Des écoliers, nous dit-on, auraient participé à cette œuvre « artistique ». Comme si la candeur des petites mains pouvait transformer un message politique en projet pédagogique. Comme si l’art absolvait ce que la laïcité interdit.

Le Tribunal administratif de Montreuil ne fut pas dupe. La magistrate balaya ces arguments d’un revers de main : le maire avait bel et bien exprimé « une prise de position de nature politique au sujet d’un conflit en cours ».

Ni la culture ni les enfants ne sauraient servir de paravent à la violation de la neutralité républicaine.

L’ordonnance du 26 septembre 2025 fut sans appel : retrait immédiat sous astreinte de 500 euros par jour. Une sanction financière, seul langage que certains édiles semblent comprendre.

Parfois, les priorités d’un élu en disent plus long que ses discours.

Car pendant que le maire de Noisy-le-Sec déployait tant d’énergie pour Gaza, d’autres causes — plus proches, plus urgentes — semblaient moins mobiliser son attention.

La Ligue contre le cancer, dit-on, aurait reçu moins de générosité municipale que les collectes pour la Palestine.

La ville elle même a fait un don plus important  pour soutenir Gaza que la recherche contre le cancer ! Trop, le Maire en fait trop. Et trop peu pour les Noiséens.

Curieux arbitrage pour qui prétend servir d’abord les Noiséens.

À moins, bien sûr, que d’autres calculs n’entrent en jeu. La commission d’enquête parlementaire l’a documenté : certaines formations politiques instrumentalisent le conflit israélo-palestinien à des fins électorales, ciblant un électorat particulier.

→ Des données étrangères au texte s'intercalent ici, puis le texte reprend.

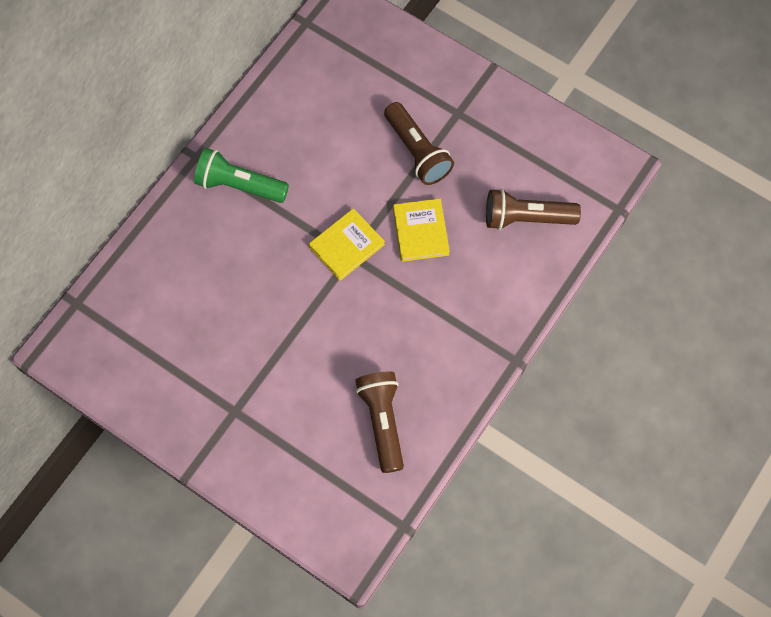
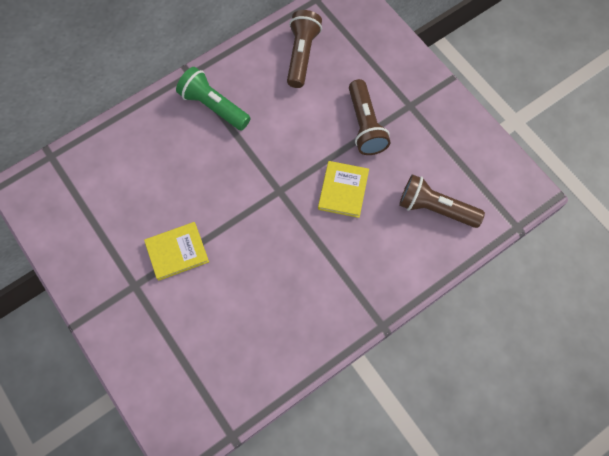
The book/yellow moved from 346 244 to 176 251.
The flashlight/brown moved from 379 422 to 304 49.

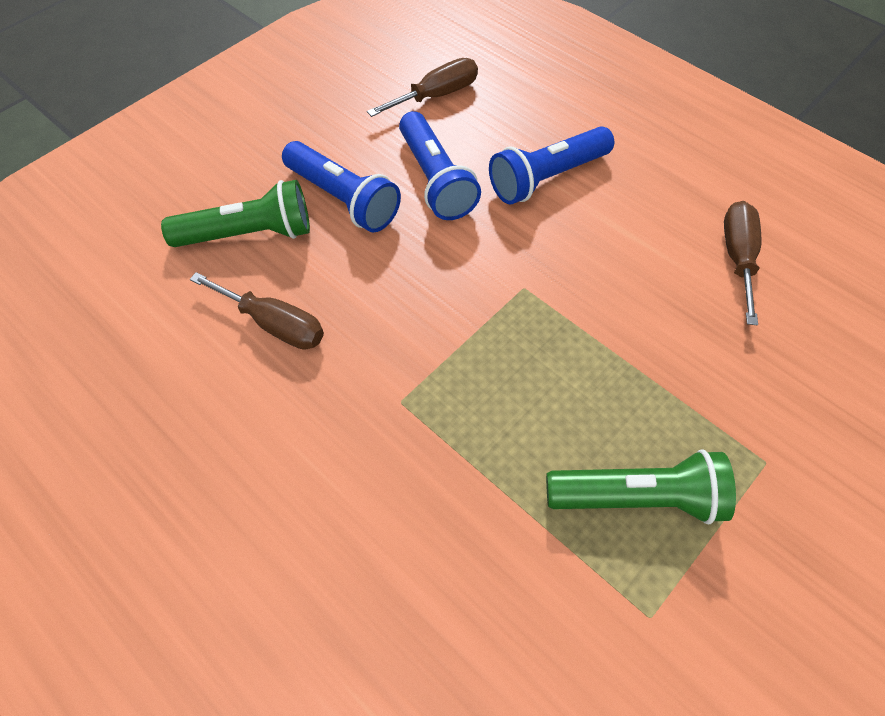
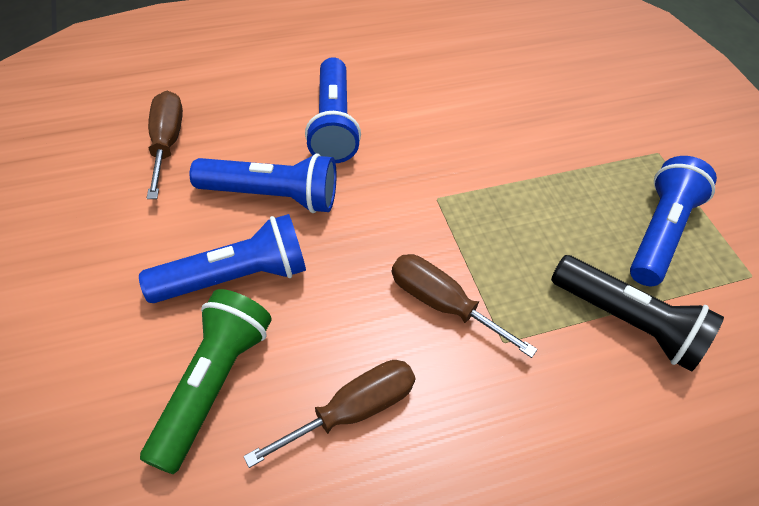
The screwdriver/brown moved from 742 263 to 465 306.
The flashlight/black at 637 313 appeared.
The flashlight/green at 641 486 became the flashlight/blue at 673 221.

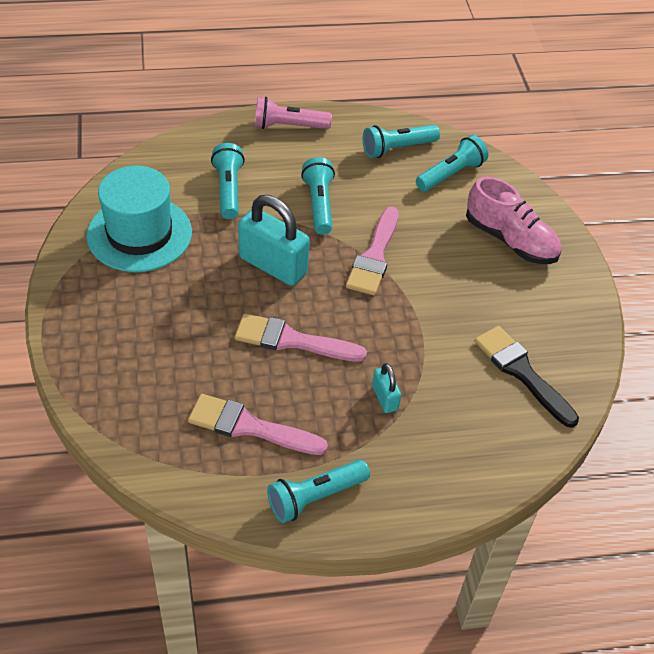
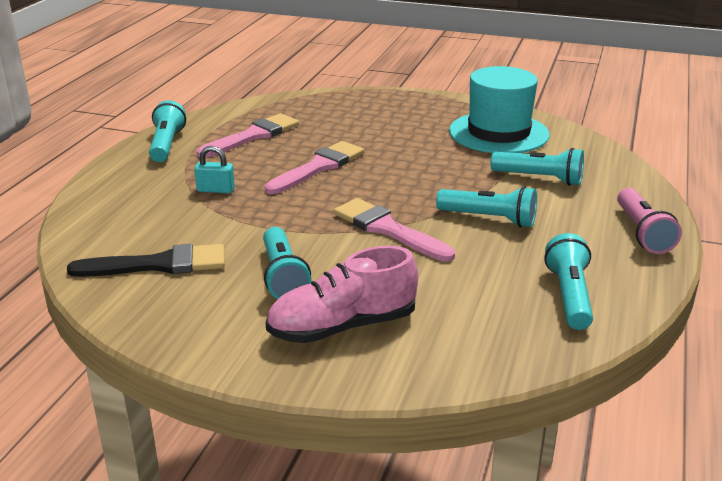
The flashlight/turquoise moved from 452 163 to 287 263.
The flashlight/pink at 293 113 turned 150 degrees clockwise.
The padlock/turquoise at 274 240 disappeared.

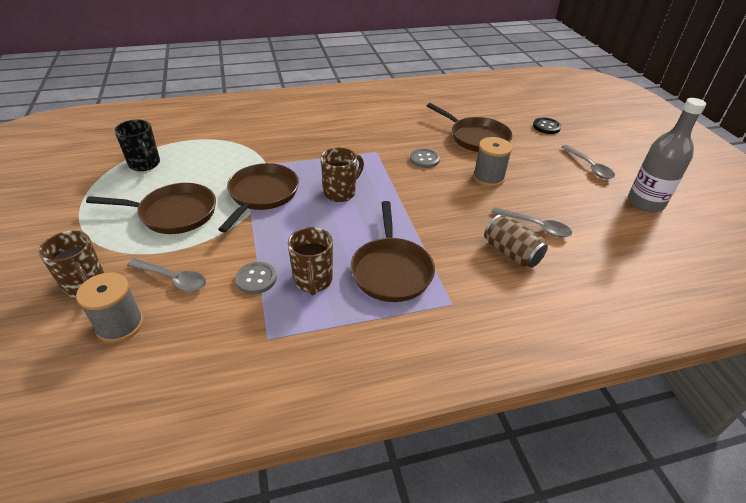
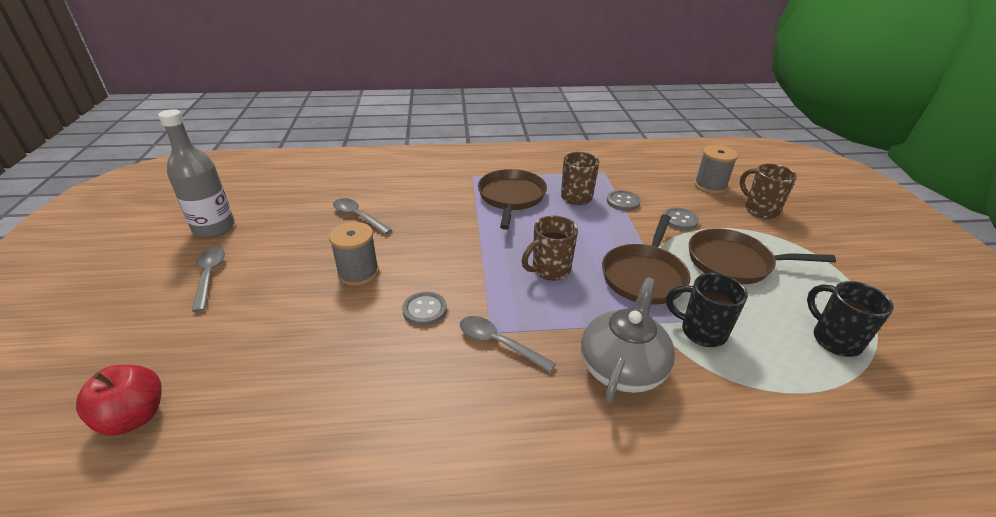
The apple/red at 119 400 appeared.
The spoon/grey moved from 166 275 to 508 344.
The teapot/grey at 628 340 appeared.
The button/grey at 681 218 appeared.
The mug/black at 707 310 appeared.
The pan/brown at 469 127 disappeared.
The can/brown at 516 241 disappeared.
The button/black at 547 126 disappeared.

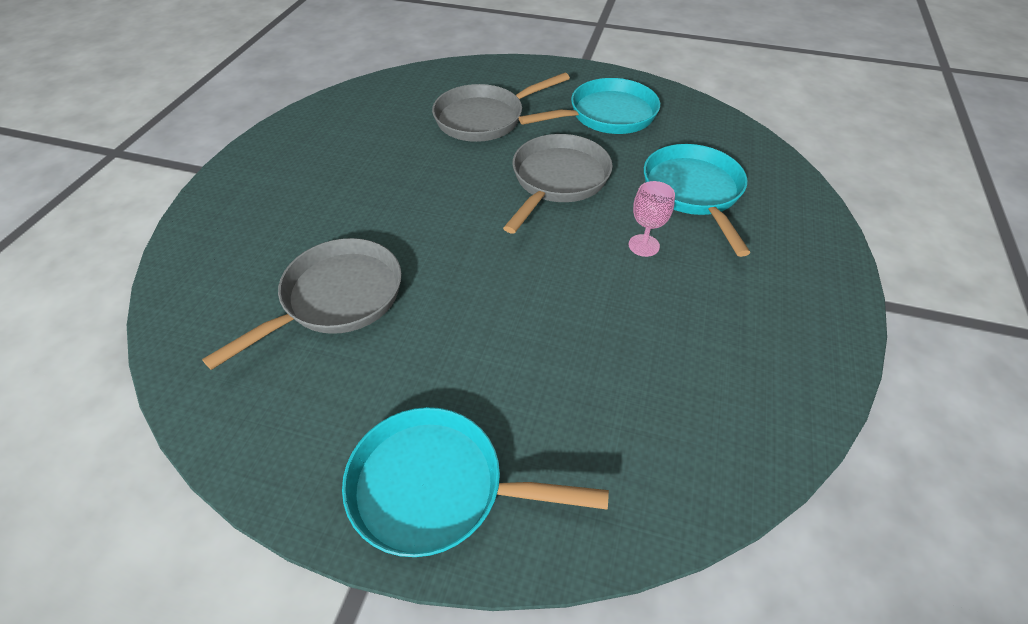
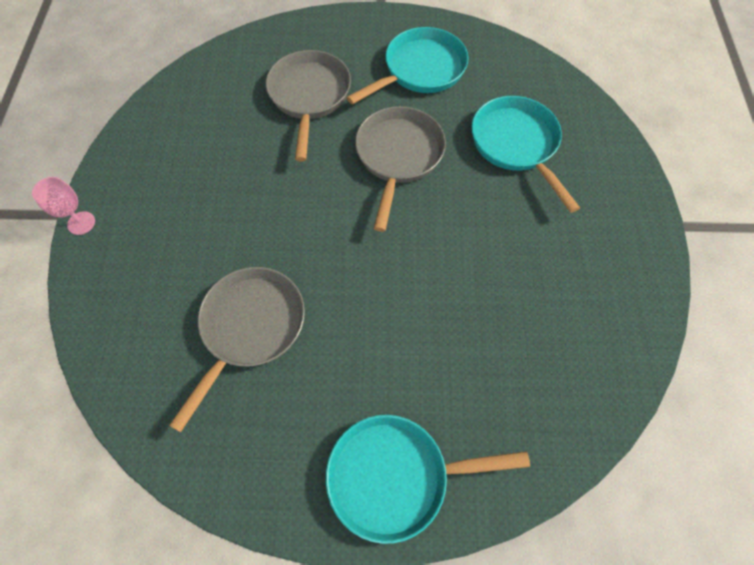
The goblet/pink moved from 652 219 to 63 206.
The pan/grey at 501 107 turned 135 degrees clockwise.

La justice elle-même, dans une décision surprenante du 6 novembre 2025, a estimé qu’on pouvait qualifier LFI de « passionnément antisémite » sans que cela constitue une diffamation — un constat qui éclaire d’une lumière crue les alliances et les postures.

Face à la condamnation, la municipalité promet déjà de réinstaller la bannière ailleurs. L’entêtement, après tout, est une forme de courage — du moins c’est ce que pensent ceux qui le pratiquent.

Mais il arrive un moment où l’obstination cesse d’être une vertu pour devenir un aveu. Les murs de nos institutions appartiennent à tous — y compris à ceux qui ne partagent pas les convictions du premier magistrat.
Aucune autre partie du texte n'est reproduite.